Task directions
Without the pictures, restate all of the data below word for word.

Data extracted from a collection

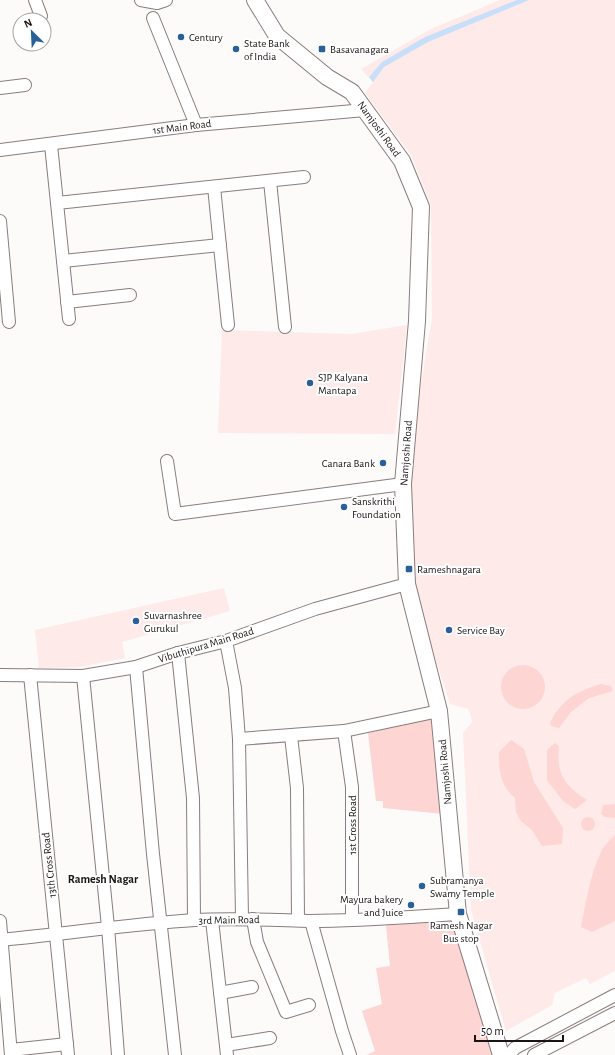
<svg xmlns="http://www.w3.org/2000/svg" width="615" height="1055" viewBox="0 0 615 1055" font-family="'Alegreya Sans',sans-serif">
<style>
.built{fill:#fdeae9}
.green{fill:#fdd5d3}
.water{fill:#c8dff9}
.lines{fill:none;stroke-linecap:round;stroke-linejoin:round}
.minor-casing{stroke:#8a7d7c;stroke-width:14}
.major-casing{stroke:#8a7d7c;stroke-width:18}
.minor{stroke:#fff;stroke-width:12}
.major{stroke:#fff;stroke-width:16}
.poi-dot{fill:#296099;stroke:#fff;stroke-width:1.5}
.labels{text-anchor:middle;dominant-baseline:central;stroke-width:4;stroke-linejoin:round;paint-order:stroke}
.poi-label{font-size:11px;fill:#191414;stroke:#fff;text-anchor:start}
.street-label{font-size:11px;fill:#191414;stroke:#fff}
.neighbourhood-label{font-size:12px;font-weight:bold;fill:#191414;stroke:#fff}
</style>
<rect width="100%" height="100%" fill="#fdfafa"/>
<g class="built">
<polygon points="500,0 615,0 615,971 590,984 586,978 555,993 552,1005 506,1031 471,910 463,733 472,722 471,716 468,709 450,704 427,632 413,574 410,490 419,395 432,319 431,205 411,155 365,93 373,82 361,69 431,29"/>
<polygon points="407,325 395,434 218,433 222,330 351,334"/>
<polygon points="224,588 230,611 122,642 125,658 79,667 39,668 35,630"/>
</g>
<g class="green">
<circle cx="523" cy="687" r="22"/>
<path d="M 601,684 L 611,686 L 613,691 L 589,698 L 571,712 L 559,728 L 551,726 L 550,723 C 561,700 577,691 601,684 Z"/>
<polygon points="435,717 443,814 383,808 383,801 376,801 368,733"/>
<path d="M 511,740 L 524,749 L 534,782 L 563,828 L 562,844 L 542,846 L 532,830 L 521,821 L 516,812 L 515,798 C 500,785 499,772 499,752 Z"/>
<path d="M 555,743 L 559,746 C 556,773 564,786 587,800 L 575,809 L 563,801 L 547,780 L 547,750 Z"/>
<polygon points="615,804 615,818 605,817 601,814 603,805"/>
<circle cx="588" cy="824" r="7"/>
<path d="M 615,835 L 615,921 L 592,932 L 581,927 C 586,902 590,875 601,852 C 603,846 610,840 615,835 Z"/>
<polygon points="393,917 451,918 493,1055 367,1055 375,1051 362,1011 382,1004 376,968 390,966 386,926"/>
</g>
<polygon class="water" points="517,0 529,0 428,42 384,67 373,82 369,77 382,62 425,37"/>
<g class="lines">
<g class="minor-casing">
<g id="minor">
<polyline points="35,0 41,16"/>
<polyline points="141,0 157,3 166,0"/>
<polyline points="153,18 196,125"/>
<polyline points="0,88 25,85"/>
<polyline points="51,145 69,319"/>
<polyline points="0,150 196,125 365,110"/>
<polyline points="270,181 285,327"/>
<polyline points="214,187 228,325"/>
<polyline points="57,203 304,177"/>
<polyline points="0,221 9,322"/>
<polyline points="63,261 220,245"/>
<polyline points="67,302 130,295"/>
<polyline points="167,461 175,514 403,484"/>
<polyline points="226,641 235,688 239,739 242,918"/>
<polyline points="178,653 193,798 194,920"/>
<polyline points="136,667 153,854 175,1055"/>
<polyline points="0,675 83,676 136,667 178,653 226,641 315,609 407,584"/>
<polyline points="30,675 68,1055"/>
<polyline points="83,676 108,927 118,1055"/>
<polyline points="344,731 352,787 352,920"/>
<polyline points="291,736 297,788 298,920"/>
<polyline points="239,739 344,731 439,711"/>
<polyline points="253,919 257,942 286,1012 309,1005"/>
<polyline points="212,920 227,1055"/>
<polyline points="0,921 11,1055"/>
<polyline points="311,921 342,1031 350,1055"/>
<path d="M 0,940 C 65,934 130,924 195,920 C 234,918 272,920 310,921 C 359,921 409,917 458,914"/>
<polyline points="220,993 252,987"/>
<polyline points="226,1045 270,1038"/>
<polyline points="11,1050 67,1044"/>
<polyline points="509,1055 515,1048 615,995"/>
<polyline points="534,1055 615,1013"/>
</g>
</g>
<g class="major-casing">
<polyline id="major" points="255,0 277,36 327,77 352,92 402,161 421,207 417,321 403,484 407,584 439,711 458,914 501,1055"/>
</g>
<use href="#minor" class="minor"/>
<use href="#major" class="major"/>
</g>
<g class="poi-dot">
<circle cx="181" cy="37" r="4"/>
<circle cx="236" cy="49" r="4"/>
<rect x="318" y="45" width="8" height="8" rx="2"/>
<circle cx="310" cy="383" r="4"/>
<circle cx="383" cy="463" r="4"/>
<circle cx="344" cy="507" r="4"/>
<rect x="405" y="565" width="8" height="8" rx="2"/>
<circle cx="136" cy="621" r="4"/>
<circle cx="449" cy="630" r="4"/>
<circle cx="422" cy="886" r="4"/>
<circle cx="411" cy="905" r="4"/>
<rect x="457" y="908" width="8" height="8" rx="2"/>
</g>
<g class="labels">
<g class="poi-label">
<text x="189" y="37">Century</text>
<text x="244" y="43">State Bank<tspan x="244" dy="13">of India</tspan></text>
<text x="330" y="49">Basavanagara</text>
<text x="318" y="377">SJP Kalyana<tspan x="318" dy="13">Mantapa</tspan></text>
<text x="375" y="463" text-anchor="end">Canara Bank</text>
<text x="352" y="501">Sanskrithi<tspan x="352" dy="13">Foundation</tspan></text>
<text x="417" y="569">Rameshnagara</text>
<text x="144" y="615">Suvarnashree<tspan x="144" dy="13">Gurukul</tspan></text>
<text x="457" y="630">Service Bay</text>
<text x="430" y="880">Subramanya<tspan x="430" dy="13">Swamy Temple</tspan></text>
<text x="403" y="899" text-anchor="end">Mayura bakery<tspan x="403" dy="13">and Juice</tspan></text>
<text x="461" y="925" text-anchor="middle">Ramesh Nagar<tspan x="461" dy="13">Bus stop</tspan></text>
</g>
<g class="street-label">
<text transform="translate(182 127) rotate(-7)">1st Main Road</text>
<text transform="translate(379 129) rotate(54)">Namjoshi Road</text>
<text transform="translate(406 453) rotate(-86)">Namjoshi Road</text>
<text transform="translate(206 645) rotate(-17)">Vibuthipura Main Road</text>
<text transform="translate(445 772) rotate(-95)">Namjoshi Road</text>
<text transform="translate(352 825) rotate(-90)">1st Cross Road</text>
<text transform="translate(49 865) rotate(-96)">13th Cross Road</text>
<text transform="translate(229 920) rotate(-1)">3rd Main Road</text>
</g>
<g class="neighbourhood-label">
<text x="103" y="879">Ramesh Nagar</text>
</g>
</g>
<g transform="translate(32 32) rotate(336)"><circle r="19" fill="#ffffff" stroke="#a3a1a1"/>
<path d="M0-3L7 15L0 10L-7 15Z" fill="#296099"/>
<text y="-6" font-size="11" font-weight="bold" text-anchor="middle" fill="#191414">N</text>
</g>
<path d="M475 1035v6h88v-6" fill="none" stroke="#191414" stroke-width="2"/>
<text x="481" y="1035" font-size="12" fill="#191414" stroke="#ffffff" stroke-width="3" paint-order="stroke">50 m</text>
</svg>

Problem solution
<svg xmlns="http://www.w3.org/2000/svg" width="615" height="1055" viewBox="0 0 615 1055" font-family="'Alegreya Sans',sans-serif">
<style>
.built{fill:#fdeae9}
.green{fill:#fdd5d3}
.water{fill:#c8dff9}
.lines{fill:none;stroke-linecap:round;stroke-linejoin:round}
.minor-casing{stroke:#8a7d7c;stroke-width:14}
.major-casing{stroke:#8a7d7c;stroke-width:18}
.minor{stroke:#fff;stroke-width:12}
.major{stroke:#fff;stroke-width:16}
.poi-dot{fill:#296099;stroke:#fff;stroke-width:1.5}
.labels{text-anchor:middle;dominant-baseline:central;stroke-width:4;stroke-linejoin:round;paint-order:stroke}
.poi-label{font-size:11px;fill:#191414;stroke:#fff;text-anchor:start}
.street-label{font-size:11px;fill:#191414;stroke:#fff}
.neighbourhood-label{font-size:12px;font-weight:bold;fill:#191414;stroke:#fff}
</style>
<rect width="100%" height="100%" fill="#fdfafa"/>
<g class="built">
<polygon points="500,0 615,0 615,971 590,984 586,978 555,993 552,1005 506,1031 471,910 463,733 472,722 471,716 468,709 450,704 427,632 413,574 410,490 419,395 432,319 431,205 411,155 365,93 373,82 361,69 431,29"/>
<polygon points="407,325 395,434 218,433 222,330 351,334"/>
<polygon points="224,588 230,611 122,642 125,658 79,667 39,668 35,630"/>
</g>
<g class="green">
<circle cx="523" cy="687" r="22"/>
<path d="M 601,684 L 611,686 L 613,691 L 589,698 L 571,712 L 559,728 L 551,726 L 550,723 C 561,700 577,691 601,684 Z"/>
<polygon points="435,717 443,814 383,808 383,801 376,801 368,733"/>
<path d="M 511,740 L 524,749 L 534,782 L 563,828 L 562,844 L 542,846 L 532,830 L 521,821 L 516,812 L 515,798 C 500,785 499,772 499,752 Z"/>
<path d="M 555,743 L 559,746 C 556,773 564,786 587,800 L 575,809 L 563,801 L 547,780 L 547,750 Z"/>
<polygon points="615,804 615,818 605,817 601,814 603,805"/>
<circle cx="588" cy="824" r="7"/>
<path d="M 615,835 L 615,921 L 592,932 L 581,927 C 586,902 590,875 601,852 C 603,846 610,840 615,835 Z"/>
<polygon points="393,917 451,918 493,1055 367,1055 375,1051 362,1011 382,1004 376,968 390,966 386,926"/>
</g>
<polygon class="water" points="517,0 529,0 428,42 384,67 373,82 369,77 382,62 425,37"/>
<g class="lines">
<g class="minor-casing">
<g id="minor">
<polyline points="35,0 41,16"/>
<polyline points="141,0 157,3 166,0"/>
<polyline points="153,18 196,125"/>
<polyline points="0,88 25,85"/>
<polyline points="51,145 69,319"/>
<polyline points="0,150 196,125 365,110"/>
<polyline points="270,181 285,327"/>
<polyline points="214,187 228,325"/>
<polyline points="57,203 304,177"/>
<polyline points="0,221 9,322"/>
<polyline points="63,261 220,245"/>
<polyline points="67,302 130,295"/>
<polyline points="167,461 175,514 403,484"/>
<polyline points="226,641 235,688 239,739 242,918"/>
<polyline points="178,653 193,798 194,920"/>
<polyline points="136,667 153,854 175,1055"/>
<polyline points="0,675 83,676 136,667 178,653 226,641 315,609 407,584"/>
<polyline points="30,675 68,1055"/>
<polyline points="83,676 108,927 118,1055"/>
<polyline points="344,731 352,787 352,920"/>
<polyline points="291,736 297,788 298,920"/>
<polyline points="239,739 344,731 439,711"/>
<polyline points="253,919 257,942 286,1012 309,1005"/>
<polyline points="212,920 227,1055"/>
<polyline points="0,921 11,1055"/>
<polyline points="311,921 342,1031 350,1055"/>
<path d="M 0,940 C 65,934 130,924 195,920 C 234,918 272,920 310,921 C 359,921 409,917 458,914"/>
<polyline points="220,993 252,987"/>
<polyline points="226,1045 270,1038"/>
<polyline points="11,1050 67,1044"/>
<polyline points="509,1055 515,1048 615,995"/>
<polyline points="534,1055 615,1013"/>
</g>
</g>
<g class="major-casing">
<polyline id="major" points="255,0 277,36 327,77 352,92 402,161 421,207 417,321 403,484 407,584 439,711 458,914 501,1055"/>
</g>
<use href="#minor" class="minor"/>
<use href="#major" class="major"/>
</g>
<g class="poi-dot">
<circle cx="181" cy="37" r="4"/>
<circle cx="236" cy="49" r="4"/>
<rect x="318" y="45" width="8" height="8" rx="2"/>
<circle cx="310" cy="383" r="4"/>
<circle cx="383" cy="463" r="4"/>
<circle cx="344" cy="507" r="4"/>
<rect x="405" y="565" width="8" height="8" rx="2"/>
<circle cx="136" cy="621" r="4"/>
<circle cx="449" cy="630" r="4"/>
<circle cx="422" cy="886" r="4"/>
<circle cx="411" cy="905" r="4"/>
<rect x="457" y="908" width="8" height="8" rx="2"/>
</g>
<g class="labels">
<g class="poi-label">
<text x="189" y="37">Century</text>
<text x="244" y="43">State Bank<tspan x="244" dy="13">of India</tspan></text>
<text x="330" y="49">Basavanagara</text>
<text x="318" y="377">SJP Kalyana<tspan x="318" dy="13">Mantapa</tspan></text>
<text x="375" y="463" text-anchor="end">Canara Bank</text>
<text x="352" y="501">Sanskrithi<tspan x="352" dy="13">Foundation</tspan></text>
<text x="417" y="569">Rameshnagara</text>
<text x="144" y="615">Suvarnashree<tspan x="144" dy="13">Gurukul</tspan></text>
<text x="457" y="630">Service Bay</text>
<text x="430" y="880">Subramanya<tspan x="430" dy="13">Swamy Temple</tspan></text>
<text x="403" y="899" text-anchor="end">Mayura bakery<tspan x="403" dy="13">and Juice</tspan></text>
<text x="461" y="925" text-anchor="middle">Ramesh Nagar<tspan x="461" dy="13">Bus stop</tspan></text>
</g>
<g class="street-label">
<text transform="translate(182 127) rotate(-7)">1st Main Road</text>
<text transform="translate(379 129) rotate(54)">Namjoshi Road</text>
<text transform="translate(406 453) rotate(-86)">Namjoshi Road</text>
<text transform="translate(206 645) rotate(-17)">Vibuthipura Main Road</text>
<text transform="translate(445 772) rotate(-95)">Namjoshi Road</text>
<text transform="translate(352 825) rotate(-90)">1st Cross Road</text>
<text transform="translate(49 865) rotate(-96)">13th Cross Road</text>
<text transform="translate(229 920) rotate(-1)">3rd Main Road</text>
</g>
<g class="neighbourhood-label">
<text x="103" y="879">Ramesh Nagar</text>
</g>
</g>
<g transform="translate(32 32) rotate(336)"><circle r="19" fill="#ffffff" stroke="#a3a1a1"/>
<path d="M0-3L7 15L0 10L-7 15Z" fill="#296099"/>
<text y="-6" font-size="11" font-weight="bold" text-anchor="middle" fill="#191414">N</text>
</g>
<path d="M475 1035v6h88v-6" fill="none" stroke="#191414" stroke-width="2"/>
<text x="481" y="1035" font-size="12" fill="#191414" stroke="#ffffff" stroke-width="3" paint-order="stroke">50 m</text>
</svg>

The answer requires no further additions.